Un banco de plaza en parque Lezama ocupa el centro de la puesta de Cecilia Monti -también encargada del vestuario- y detrás un decorado que separa a los personajes con una barranca por la que suben y bajan durante la función. El árbol que puede perder alguna hoja también se lleva un protagonismo importante en la obra, al igual que el sutil manejo de las luces a cargo de Félix Monti -voz más que autorizada en la materia- para marcar estadios y transiciones temporales con tonos agradables a la vista del público.
Así transcurren la mayoría de los encuentros entre León Schwart -Luis Brandoni- y Antonio Cardoso -Eduardo Blanco- en esta adaptación del original del norteamericano Heb Gardner, Yo no soy Rappaport, que también tuviese su versión cinematográfica en 1996 donde la dirección estuvo a cargo del propio Heb Gardner y los roles estelares fueron para Walter Matthau y Ossie Davis -actor afroamericano-.
Si bien el guión adaptado del recientemente galardonado con un Goya por su film animado Metegol, Juan José Campanella, adopta algunos localismos o referencias directas y atinadas de la realidad más próxima, la esencia universal de su bagaje temático permanece intacta: la vejez, la soledad, la invisibilidad de aquellos que no resultan amoldados al sistema, el deterioro de valores, las revanchas personales en los sueños y el paso del tiempo.
La construcción de los personajes -algo desdibujados los personajes circunstanciales- define de antemano las diferencias más que las características en común pero se desarrolla de manera progresiva pasando por diferentes etapas que sintonizan con los cambios sutiles en los colores del fondo.
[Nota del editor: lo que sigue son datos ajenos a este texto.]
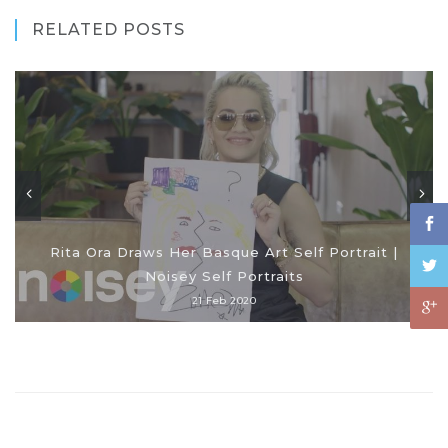
RELATED POSTS
Rita Ora Draws Her Basque Art Self Portrait |
Noisey Self Portraits
21 Feb 2020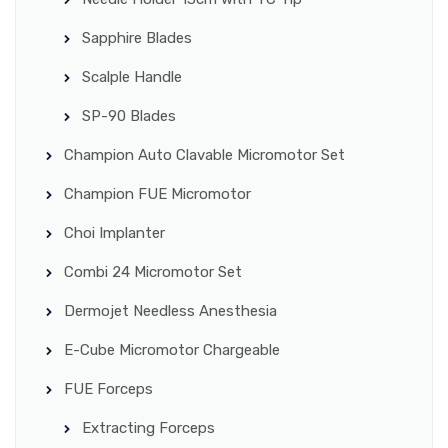
Sapphire Blades
Scalple Handle
SP-90 Blades
Champion Auto Clavable Micromotor Set
Champion FUE Micromotor
Choi Implanter
Combi 24 Micromotor Set
Dermojet Needless Anesthesia
E-Cube Micromotor Chargeable
FUE Forceps
Extracting Forceps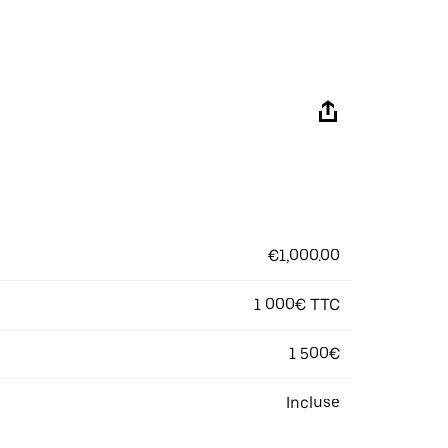
€1,000.00
1 000€ TTC
1 500€
Incluse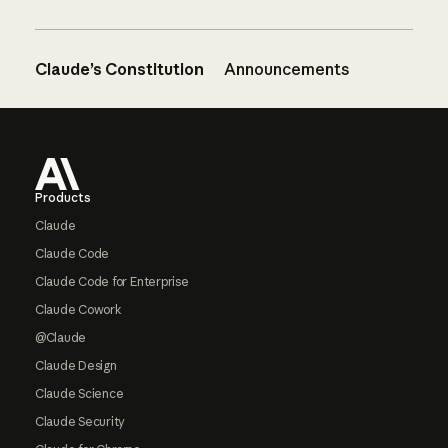
Claude’s Constitution
Announcements
Footer
Products
Claude
Claude Code
Claude Code for Enterprise
Claude Cowork
@Claude
Claude Design
Claude Science
Claude Security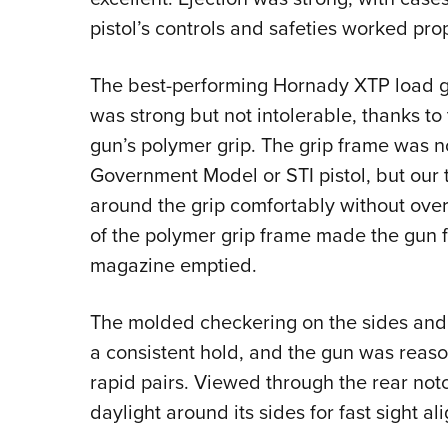
pistol’s controls and safeties worked prop
The best-performing Hornady XTP load gr
was strong but not intolerable, thanks to
gun’s polymer grip. The grip frame was n
Government Model or STI pistol, but our t
around the grip comfortably without over
of the polymer grip frame made the gun fe
magazine emptied.
The molded checkering on the sides and f
a consistent hold, and the gun was reas
rapid pairs. Viewed through the rear notc
daylight around its sides for fast sight al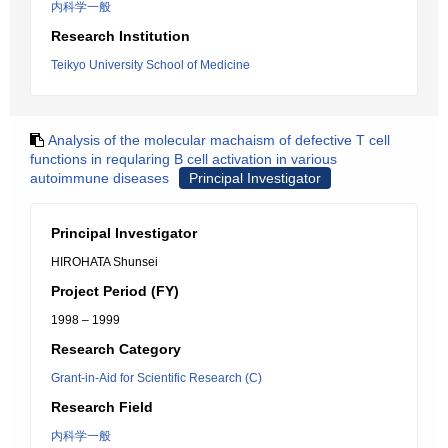
内科学一般
Research Institution
Teikyo University School of Medicine
Analysis of the molecular machaism of defective T cell
functions in reqularing B cell activation in various
autoimmune diseases
Principal Investigator
Principal Investigator
HIROHATA Shunsei
Project Period (FY)
1998 – 1999
Research Category
Grant-in-Aid for Scientific Research (C)
Research Field
内科学一般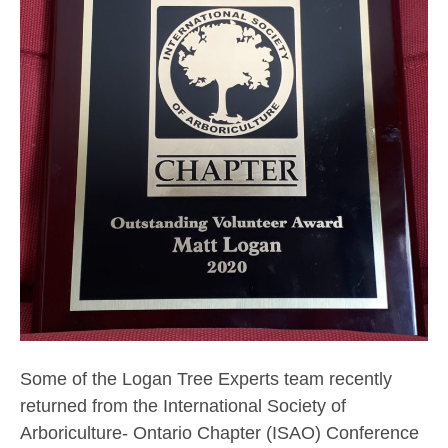
Some of the Logan Tree Experts team recently
returned from the International Society of
Arboriculture- Ontario Chapter (ISAO) Conference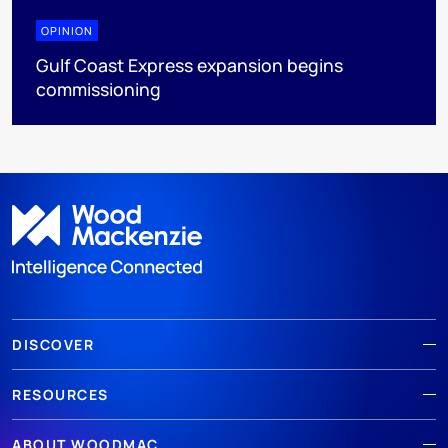
OPINION
Gulf Coast Express expansion begins
commissioning
DISCOVER
RESOURCES
ABOUT WOODMAC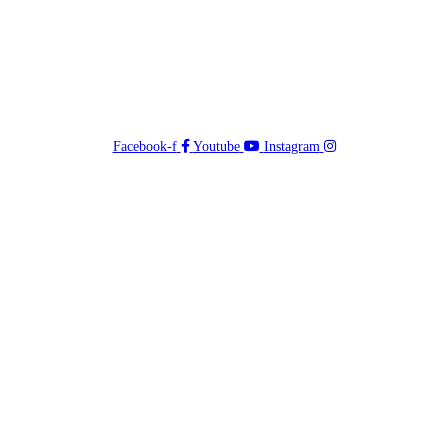
Facebook-f
Youtube
Instagram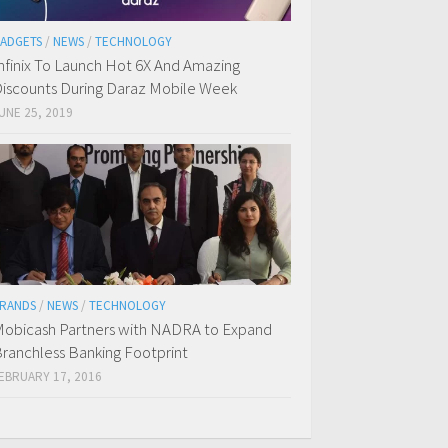
ADGETS
/
NEWS
/
TECHNOLOGY
nfinix To Launch Hot 6X And Amazing
iscounts During Daraz Mobile Week
UNE 25, 2019
RANDS
/
NEWS
/
TECHNOLOGY
obicash Partners with NADRA to Expand
ranchless Banking Footprint
EBRUARY 17, 2016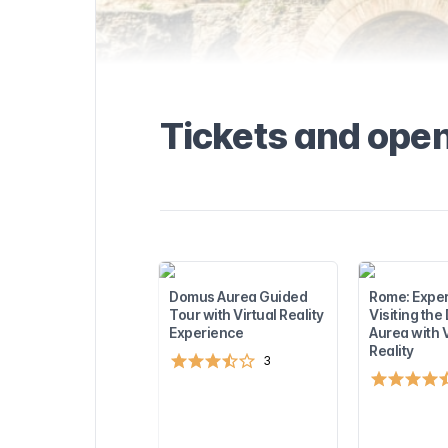
the Domus
formation about
and available
seful tips to
. Find out more
visiting the
rest
Tickets and ope
sights near the
u to plan the
!
Domus Aurea Guided
Rome: Expe
Tour with Virtual Reality
Visiting th
Experience
Aurea with V
Reality
3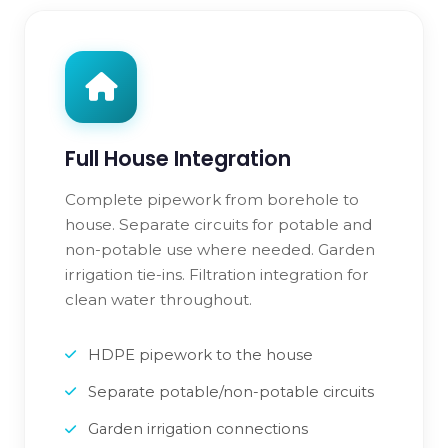
Full House Integration
Complete pipework from borehole to
house. Separate circuits for potable and
non-potable use where needed. Garden
irrigation tie-ins. Filtration integration for
clean water throughout.
HDPE pipework to the house
Separate potable/non-potable circuits
Garden irrigation connections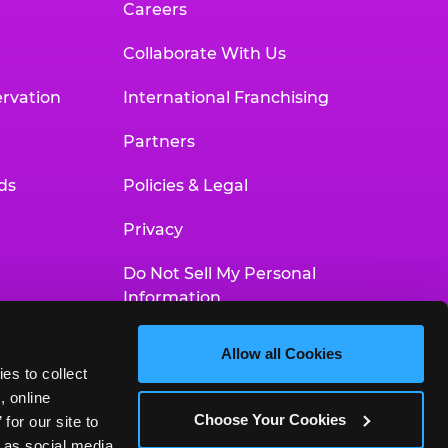
Careers
Collaborate With Us
rvation
International Franchising
Partners
ds
Policies & Legal
Privacy
Do Not Sell My Personal
Information
Your Privacy Choices
Allow all Cookies
es to collect 
Accessibility Statement
 online 
Choose Your Cookies
or our site to 
 as social media 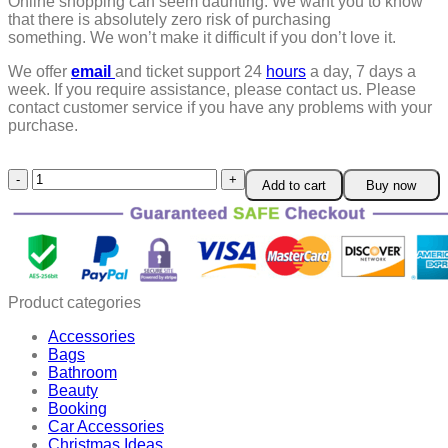
Online shopping can seem daunting. We want you to know
that there is absolutely zero risk of purchasing
something.
We won’t make it difficult if you don’t love it.
We offer
email
and ticket support 24
hours
a day, 7 days a
week.
If you require assistance, please contact us.
Please
contact customer service if you have any problems with your
purchase.
LOVILDS™
Add to cart
Buy now
Denture
Silicone
Reline
Kit
quantity
Product categories
Accessories
Bags
Bathroom
Beauty
Booking
Car Accessories
Christmas Ideas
Otoños o primaveras que acercan o alejan a uno del otro, aunque nunca de una manera tajante porque es notoria la dependencia de pares. Sin embargo, esa correspondencia entre ambos obedece a una lógica no de camaradería o amistad potencial sino a la unión de las partes que se complementan tanto de manera conceptual como literal.
El fabulador León que envuelve en sus historias a Cardoso a pesar de la manifiesta desconfianza de este último necesita imperiosamente de su compañía y de su creencia para hacer efectiva su rebeldía ante la gris monotonía de su vida de anciano de 80 años y ese espíritu rebelde se conecta también con su utopía política -militante comunista- para lo cual no existe ya público ni nadie que lo escuche. Antonio Cardoso, en las antípodas, se acomoda en la resignación de aquel boxeador que otrora demostrara valentía pero que con el golpe certero del tiempo besó la lona y al llegar la cuenta a diez no se volvió a levantar.
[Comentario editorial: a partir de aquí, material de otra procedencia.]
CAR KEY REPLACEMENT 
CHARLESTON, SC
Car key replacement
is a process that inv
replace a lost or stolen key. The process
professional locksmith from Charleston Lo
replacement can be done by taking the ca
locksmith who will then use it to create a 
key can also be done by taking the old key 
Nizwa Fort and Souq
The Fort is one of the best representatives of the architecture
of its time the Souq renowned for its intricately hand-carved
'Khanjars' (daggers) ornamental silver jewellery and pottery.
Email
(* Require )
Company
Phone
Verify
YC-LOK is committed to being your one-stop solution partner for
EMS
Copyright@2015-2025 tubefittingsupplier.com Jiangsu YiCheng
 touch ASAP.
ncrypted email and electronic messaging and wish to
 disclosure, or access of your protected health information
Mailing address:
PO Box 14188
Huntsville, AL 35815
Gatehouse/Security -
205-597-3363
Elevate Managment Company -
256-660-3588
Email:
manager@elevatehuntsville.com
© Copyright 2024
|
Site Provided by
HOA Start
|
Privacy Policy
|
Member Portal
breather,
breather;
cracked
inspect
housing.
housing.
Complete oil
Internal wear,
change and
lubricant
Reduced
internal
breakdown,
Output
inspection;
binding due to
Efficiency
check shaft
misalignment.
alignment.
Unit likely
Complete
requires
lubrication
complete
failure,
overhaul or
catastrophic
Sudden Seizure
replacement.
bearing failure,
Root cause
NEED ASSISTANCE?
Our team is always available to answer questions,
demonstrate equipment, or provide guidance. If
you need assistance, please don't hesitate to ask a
Las enormes entregas para sus personajes tanto de Brandoni como de Eduardo Blanco, quien sorprende realmente por su caracterización no sólo desde los aspectos físicos visibles sino en la cadencia arrastrada de su voz; en el entrecortado resuello que mezcla la bronca y la angustia y en el afinado sentido de humor para encontrar el retrueque ideal en los pasos de comedia elaborados desde el guión con el tiempo necesario entre un monólogo y otro.
Tampoco se quedan atrás los duelos actorales entre Brandoni y Blanco cuando de remover la fibra sensible del público se trata y de esta manera arrancarle a esa sonrisa apurada su fisonomía complaciente para volverla grave y profunda por las cosas que se ven y que se oyen mientras reciben el espontáneo aplauso antes de que el cuadro se complete. Parque Lezama habla de muchas cosas difíciles sin solemnidad pero también desde los sentimientos más profundos, esos que nunca se pierden aunque el tiempo pase y la vida pese.